§ Work item:
Without leaving out a single line, restate the entries below exactly.

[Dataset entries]
· · · · ·

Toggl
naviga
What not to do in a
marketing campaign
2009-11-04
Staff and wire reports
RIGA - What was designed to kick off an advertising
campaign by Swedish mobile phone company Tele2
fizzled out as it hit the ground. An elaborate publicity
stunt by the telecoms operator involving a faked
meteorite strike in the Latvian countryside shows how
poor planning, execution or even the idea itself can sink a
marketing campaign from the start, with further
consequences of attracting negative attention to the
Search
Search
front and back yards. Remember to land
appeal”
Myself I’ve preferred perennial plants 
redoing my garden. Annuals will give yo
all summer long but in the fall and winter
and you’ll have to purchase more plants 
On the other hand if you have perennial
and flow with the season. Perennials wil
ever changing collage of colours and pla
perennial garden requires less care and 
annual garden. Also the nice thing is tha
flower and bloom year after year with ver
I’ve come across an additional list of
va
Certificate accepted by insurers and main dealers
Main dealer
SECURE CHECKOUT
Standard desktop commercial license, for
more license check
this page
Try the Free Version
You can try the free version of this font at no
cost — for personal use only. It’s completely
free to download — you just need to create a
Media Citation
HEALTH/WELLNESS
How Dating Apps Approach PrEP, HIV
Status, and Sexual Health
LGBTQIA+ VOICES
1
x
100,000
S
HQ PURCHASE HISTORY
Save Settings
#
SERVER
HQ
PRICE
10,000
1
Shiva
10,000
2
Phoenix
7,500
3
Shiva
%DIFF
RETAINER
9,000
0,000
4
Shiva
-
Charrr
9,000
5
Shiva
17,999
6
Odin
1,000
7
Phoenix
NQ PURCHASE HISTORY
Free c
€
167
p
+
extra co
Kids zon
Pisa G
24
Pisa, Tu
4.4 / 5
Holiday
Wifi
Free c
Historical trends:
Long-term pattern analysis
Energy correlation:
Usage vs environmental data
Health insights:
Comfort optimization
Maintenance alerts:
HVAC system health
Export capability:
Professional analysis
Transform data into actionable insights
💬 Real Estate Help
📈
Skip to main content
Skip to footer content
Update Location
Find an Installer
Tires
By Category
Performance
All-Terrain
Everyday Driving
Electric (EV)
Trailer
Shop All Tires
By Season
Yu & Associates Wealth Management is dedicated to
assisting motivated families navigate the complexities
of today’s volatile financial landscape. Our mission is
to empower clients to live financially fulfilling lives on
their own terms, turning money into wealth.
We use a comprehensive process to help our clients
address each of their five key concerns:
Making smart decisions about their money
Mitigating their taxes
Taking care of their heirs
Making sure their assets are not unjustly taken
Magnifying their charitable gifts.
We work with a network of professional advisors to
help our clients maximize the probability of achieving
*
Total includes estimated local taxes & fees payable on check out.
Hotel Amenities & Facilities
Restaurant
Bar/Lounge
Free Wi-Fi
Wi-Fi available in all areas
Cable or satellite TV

· · · · ·

§ Exercise solution:
Toggl
naviga
What not to do in a
marketing campaign
2009-11-04
Staff and wire reports
RIGA - What was designed to kick off an advertising
campaign by Swedish mobile phone company Tele2
fizzled out as it hit the ground. An elaborate publicity
stunt by the telecoms operator involving a faked
meteorite strike in the Latvian countryside shows how
poor planning, execution or even the idea itself can sink a
marketing campaign from the start, with further
consequences of attracting negative attention to the
Search
Search
front and back yards. Remember to land
appeal”
Myself I’ve preferred perennial plants 
redoing my garden. Annuals will give yo
all summer long but in the fall and winter
and you’ll have to purchase more plants 
On the other hand if you have perennial
and flow with the season. Perennials wil
ever changing collage of colours and pla
perennial garden requires less care and 
annual garden. Also the nice thing is tha
flower and bloom year after year with ver
I’ve come across an additional list of
va
Certificate accepted by insurers and main dealers
Main dealer
SECURE CHECKOUT
Standard desktop commercial license, for
more license check
this page
Try the Free Version
You can try the free version of this font at no
cost — for personal use only. It’s completely
free to download — you just need to create a
Media Citation
HEALTH/WELLNESS
How Dating Apps Approach PrEP, HIV
Status, and Sexual Health
LGBTQIA+ VOICES
1
x
100,000
S
HQ PURCHASE HISTORY
Save Settings
#
SERVER
HQ
PRICE
10,000
1
Shiva
10,000
2
Phoenix
7,500
3
Shiva
%DIFF
RETAINER
9,000
0,000
4
Shiva
-
Charrr
9,000
5
Shiva
17,999
6
Odin
1,000
7
Phoenix
NQ PURCHASE HISTORY
Free c
€
167
p
+
extra co
Kids zon
Pisa G
24
Pisa, Tu
4.4 / 5
Holiday
Wifi
Free c
Historical trends:
Long-term pattern analysis
Energy correlation:
Usage vs environmental data
Health insights:
Comfort optimization
Maintenance alerts:
HVAC system health
Export capability:
Professional analysis
Transform data into actionable insights
💬 Real Estate Help
📈
Skip to main content
Skip to footer content
Update Location
Find an Installer
Tires
By Category
Performance
All-Terrain
Everyday Driving
Electric (EV)
Trailer
Shop All Tires
By Season
Yu & Associates Wealth Management is dedicated to
assisting motivated families navigate the complexities
of today’s volatile financial landscape. Our mission is
to empower clients to live financially fulfilling lives on
their own terms, turning money into wealth.
We use a comprehensive process to help our clients
address each of their five key concerns:
Making smart decisions about their money
Mitigating their taxes
Taking care of their heirs
Making sure their assets are not unjustly taken
Magnifying their charitable gifts.
We work with a network of professional advisors to
help our clients maximize the probability of achieving
*
Total includes estimated local taxes & fees payable on check out.
Hotel Amenities & Facilities
Restaurant
Bar/Lounge
Free Wi-Fi
Wi-Fi available in all areas
Cable or satellite TV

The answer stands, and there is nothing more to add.